I want holy time to be with God. I want quiet, I want no interruptions, I want to take in the word, pour out my heart, and have time to listen. But time like that is a bit like spotting a unicorn. So, I’ll tell you about two moments over my kitchen sink.

I stood at the sink to clean dishes and stare down that enormous island again. I said “Jesus, I don’t want to do this again, I will have to do this again later, I am so frustrated.” And clear as a bell I heard, sensed (how do we go about articulating hearing from the Spirit? Too long for this post) “You hate this because you think I’m not in this kitchen and you can’t find me at the bottom of that pile of dishes. But I am here and you can.”

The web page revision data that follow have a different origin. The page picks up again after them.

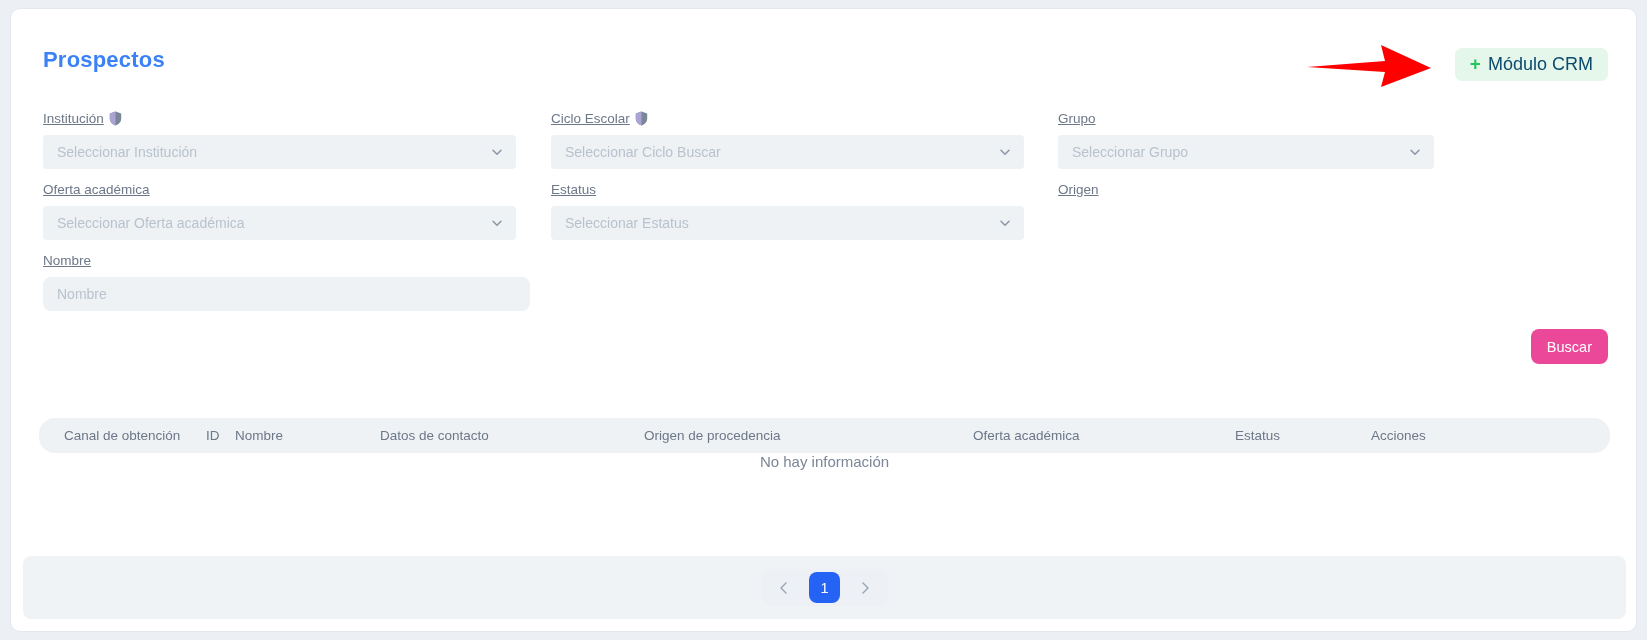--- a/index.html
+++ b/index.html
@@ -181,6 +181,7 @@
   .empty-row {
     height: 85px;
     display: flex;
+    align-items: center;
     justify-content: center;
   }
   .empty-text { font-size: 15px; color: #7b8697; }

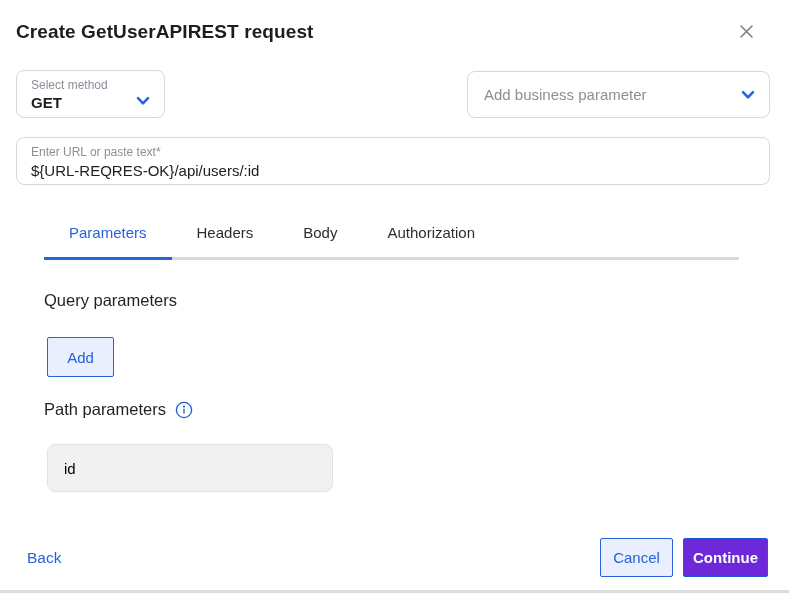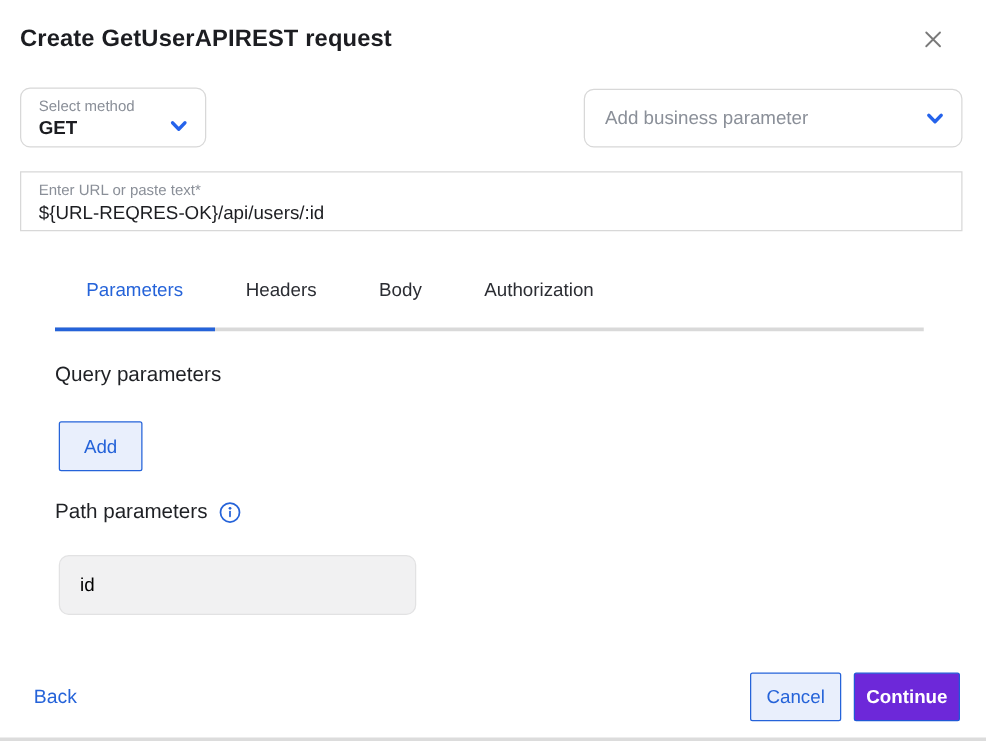--- a/index.html
+++ b/index.html
@@ -21,7 +21,7 @@
   .biz-select{left:467px;top:71px;width:303px;height:47px;}
   .biz-placeholder{position:absolute;left:16px;top:0;height:100%;display:flex;align-items:center;font-size:15px;color:#8a8f98;}
   
-  .url-field{left:16px;top:137px;width:754px;height:48px;border:1px solid #d8d8d8;border-radius:0;box-sizing:border-box;background:#fff;cursor:text;}
+  .url-field{left:16px;top:137px;width:754px;height:48px;border:1px solid #d8d8d8;border-radius:8px;box-sizing:border-box;background:#fff;cursor:text;}
   .url-value{position:absolute;left:14px;top:24px;font-size:15px;color:#1c1d21;white-space:nowrap;}
   
   .tabs{left:44px;top:214px;width:695px;display:flex;border-bottom:3px solid #d9d9d9;}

There is a time and place that must be holy, set apart to commune with God without interruption. But I am advocating for what Brother Lawrence called “practicing the presence.” I was not functionally living the truth that Jesus is present with me by His Spirit inside me and therefore present, available and loving me while I did the dishes, again. He can be found at the bottom of the dirty dishes pile.

A second interaction, also at the kitchen sink, this time washing the high chair food tray. I was washing the tray (and dishes) again and told God again “I am frustrated to do this again, but I know you can be found here, help me.” And so I closed my eyes, and I imagined Jesus sitting at my island, elbows on the counter talking to me like a friend. I imagined Him also sitting there content to say nothing like a really good friend, just being with me while I did what I needed to do. And then I cried. And I was filled with an overwhelming sense of gratitude for the food my family has, for a food tray to wash, and kiddos that have filled that high chair (because for many years we feared we’d never have children). I was overwhelmingly present in that moment; I can feel the temperature of the water even now in my imagination. It sounds crazy but I washed dishes, sensing the imminence of God and it shifted something.

In my last blog I mentioned having the sensation of hovering over my life – buzzing just above it but not in it. And this experience at the sink, with Jesus sitting at the island has proven to be an axe laid to that root of never feeling present. Daily it seems God has worked in a way that I sense Him more present and simultaneously I am more present in my life.

Life is a cycle that I cannot change. If I look to life to provide ways to alter that cycle or make the cycle give me gain, I am chasing the wind. But if the cycle of my life is opportunity to repeatedly meet with God, well then maybe I’ve found the point. Adam and Eve, it seems walked with God regularly at a repeated time. What a joy to repeatedly walk with God. But time and repetition got disfigured by sin and now repeated things are contemptible things. But what if now, with the Spirit of God in me because of Jesus, I can remember an Edenic blessing and do repeated things with God every day? What if doing the dishes again means I met with Him again? What if the flat tire on a busy morning again means He’s pursuing my attention again? What if the cycle isn’t about monotony but is more like the joy of a 3-year-old saying “Do it again!”

Ecclesiastes changed my expectation – that life is a cycle and it can be maddening.  Ecclesiastes also lifted my eyes to see nothing in this life can change that but God can meet with me in this present moment, in the middle of that cycle and it is making all the difference.